Il Messaggero scrive oggi che chi indaga sull’omicidio di Luca Sacchi è convinto che nello zaino di Anastasyia Kylemnyk ci fosse una cifra ingente, che serviva per acquistare un grosso quantitativo di droga, ovvero circa 60mila euro:

Circa 60mila euro per l’acquisto – mai portato a termine – di una partita ingente di marijuana, che senza ombra di dubbio era destinata allo spaccio. Perché una cifra del genere non viene messa insieme per comprare un po’ di erba da fumare con la comitiva di amici. Le indagini sull’omicidio di Luca Sacchi fanno emergere nuovi dettagli in merito alla trattativa che è partita prima del ferimento mortale del personal trainer 24enne.

Gli ultimi dettagli acquisiti dagli investigatori sembrano delineare un quadro ben più ampio – e articolato – su come sia nata la compravendita e non è escluso, a questo punto, che sia dietro al gruppo di Valerio Del Grosso e Paolo Pirino, che dietro a quello della vittima possano esserci state altre mani e altri interessi. Tutto da verificare ancora. Per il momento c’è solo una somma ingente di denaro che un gruppo di ragazzi appena ventenni non potrebbe aver messo insieme solo per trascorrere una serata al di sopra delle righe.
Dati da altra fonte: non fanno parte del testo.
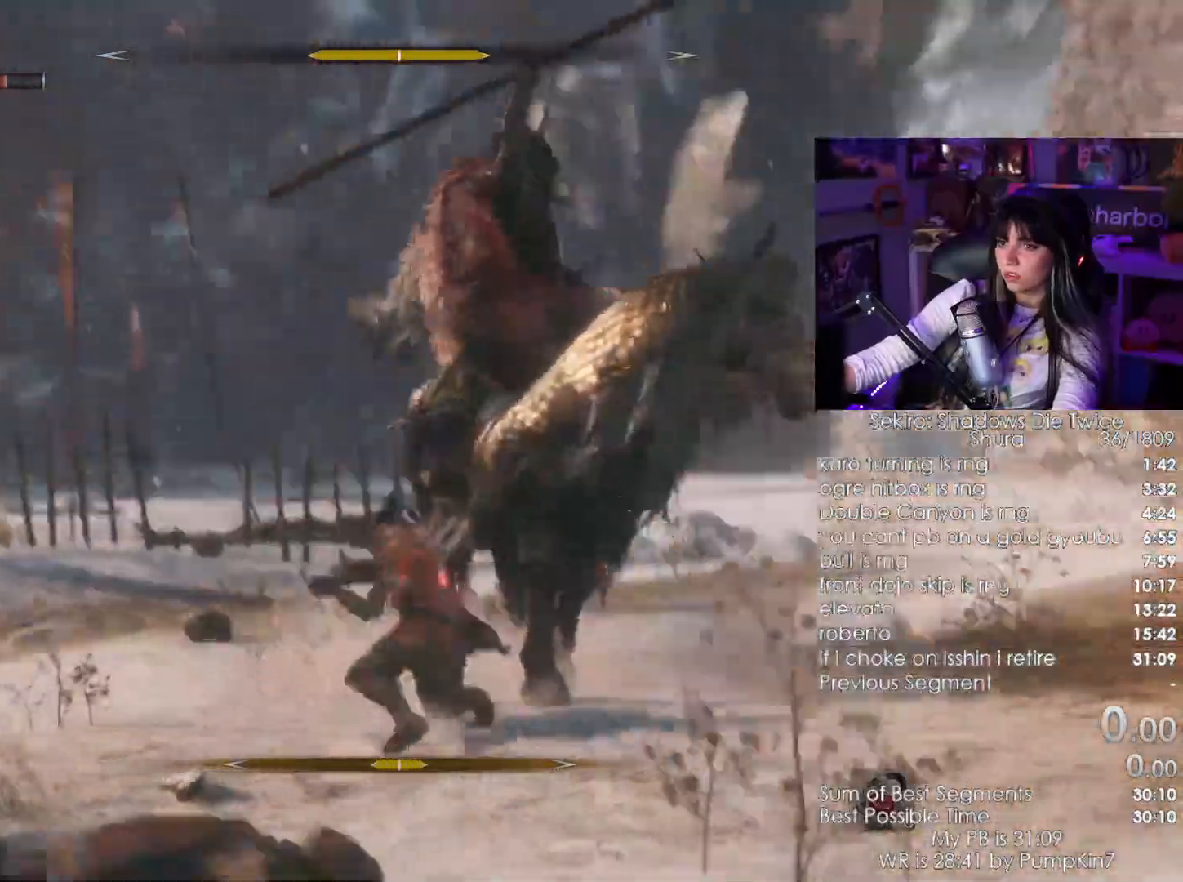
{"keys": ["w"], "mouse": []}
anastasiya anastasia kylemnyk
Anastasyia Kylemnik (foto da: Corriere della Sera)

Chi sta portando avanti le indagini è abbastanza convinto di arrivare a sciogliere il nodo in tempi brevi. Nei prossimi giorni saranno condotti dai carabinieri del Ris degli esami irripetibili sui reperti rinvenuti non sul luogo del delitto: la mazza da baseball, lo zainetto di Anastasia che la Squadra Mobile ha trovato tra le sterpaglie a Tor Bella Monaca, il bossolo nascosto in un guanto di lattice blu. Anche se potranno raccontare poco sull’omicidio potrebbero rivelare altri dettagli utili alle indagini e sul contesto nel quale è maturato l’agguato.